Zespół wykorzystał XMM-Newton ze względu na jego potężną zdolność zbierania światła, niezbędną do tego rodzaju obserwacji, w których tak mało promieni X przenika przez zakurzony region, oraz wyjątkową moc rozdzielczą Chandra, aby wskazać pozycję źródła promieniowania rentgenowskiego. Zespół użył podczerwonego teleskopu Subaru do ustalenia wieku protostara.

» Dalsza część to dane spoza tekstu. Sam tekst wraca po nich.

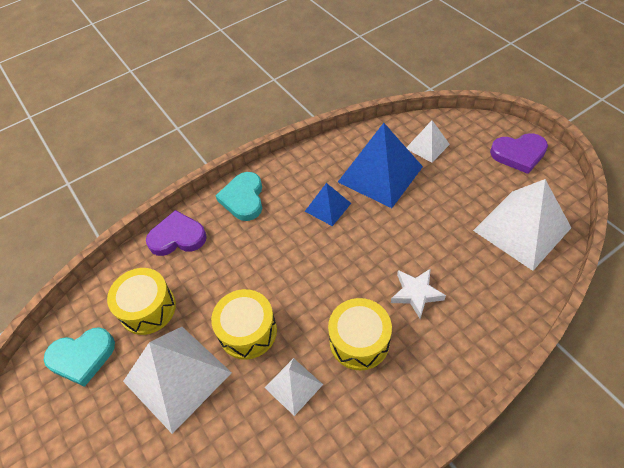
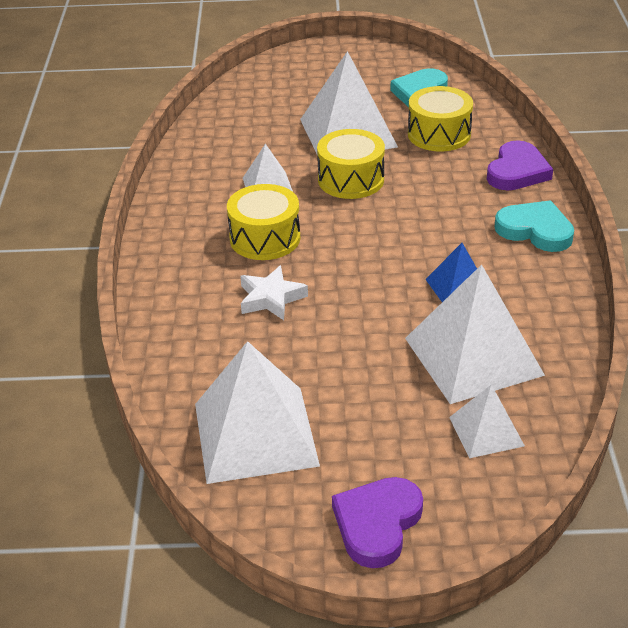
camera: 120 degrees right, 15 degrees down
(380, 174) = (473, 356): blue pyramid -> white pyramid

„Wiek oparty jest na dobrze ugruntowanej wykresie widm lub charakterystyk światła podczerwonego, gdy protostar ewoluuje w ciągu miliona lat”, powiedział Ko Nedachi, doktorant na Uniwersytecie w Tokio, który kierował Subaru obserwacja.
Zespół naukowy obejmuje również dr. Rob Petre i Nicholas White z NASA Goddard, dr Beate Stelzer z Obserwatorium Astronomicznego w Palermo we Włoszech oraz dr Naoto Kobayashi z Uniwersytetu Tokijskiego. Kenji Hamaguchi jest finansowany przez National Research Council; Michael Corcoran jest finansowany przez Universities Space Research Association.